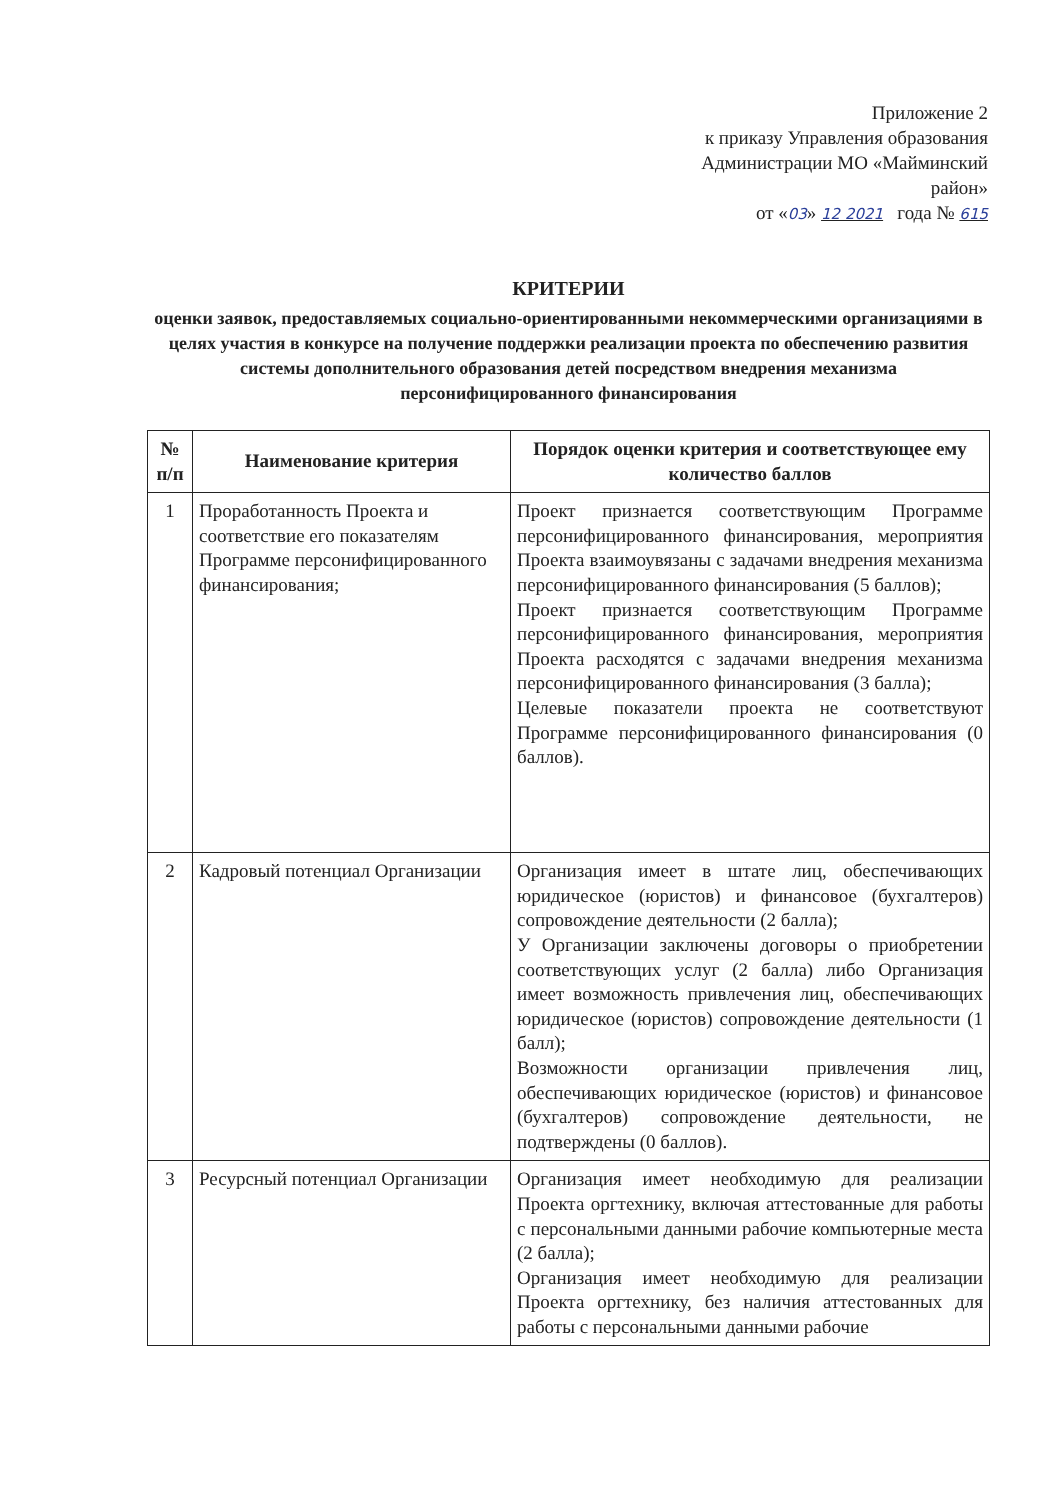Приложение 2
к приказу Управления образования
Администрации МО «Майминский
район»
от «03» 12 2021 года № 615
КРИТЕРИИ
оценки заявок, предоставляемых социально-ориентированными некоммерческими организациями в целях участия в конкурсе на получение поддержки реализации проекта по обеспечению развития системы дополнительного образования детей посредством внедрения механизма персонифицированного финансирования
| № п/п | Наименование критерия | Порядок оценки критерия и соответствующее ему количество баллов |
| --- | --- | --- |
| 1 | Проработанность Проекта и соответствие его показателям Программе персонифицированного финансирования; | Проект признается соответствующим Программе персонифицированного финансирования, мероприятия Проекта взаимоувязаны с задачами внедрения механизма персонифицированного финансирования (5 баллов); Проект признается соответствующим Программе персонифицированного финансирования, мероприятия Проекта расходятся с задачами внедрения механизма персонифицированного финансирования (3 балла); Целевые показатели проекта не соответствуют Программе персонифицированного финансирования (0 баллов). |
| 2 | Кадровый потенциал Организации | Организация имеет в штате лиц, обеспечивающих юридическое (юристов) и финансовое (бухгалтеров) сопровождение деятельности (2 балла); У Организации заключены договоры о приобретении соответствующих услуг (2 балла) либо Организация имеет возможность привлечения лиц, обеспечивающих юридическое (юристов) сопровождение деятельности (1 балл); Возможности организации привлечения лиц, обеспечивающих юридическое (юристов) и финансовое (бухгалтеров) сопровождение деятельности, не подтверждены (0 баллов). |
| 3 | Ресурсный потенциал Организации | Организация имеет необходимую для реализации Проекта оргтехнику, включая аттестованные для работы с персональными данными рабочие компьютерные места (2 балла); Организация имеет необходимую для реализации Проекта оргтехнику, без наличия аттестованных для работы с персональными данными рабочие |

--

From the data above, copy each line where the string "оценки" appears.

оценки заявок, предоставляемых социально-ориентированными некоммерческими организациями в целях участия в конкурсе на получение поддержки реализации проекта по обеспечению развития системы дополнительного образования детей посредством внедрения механизма персонифицированного финансирования
| № п/п | Наименование критерия | Порядок оценки критерия и соответствующее ему количество баллов |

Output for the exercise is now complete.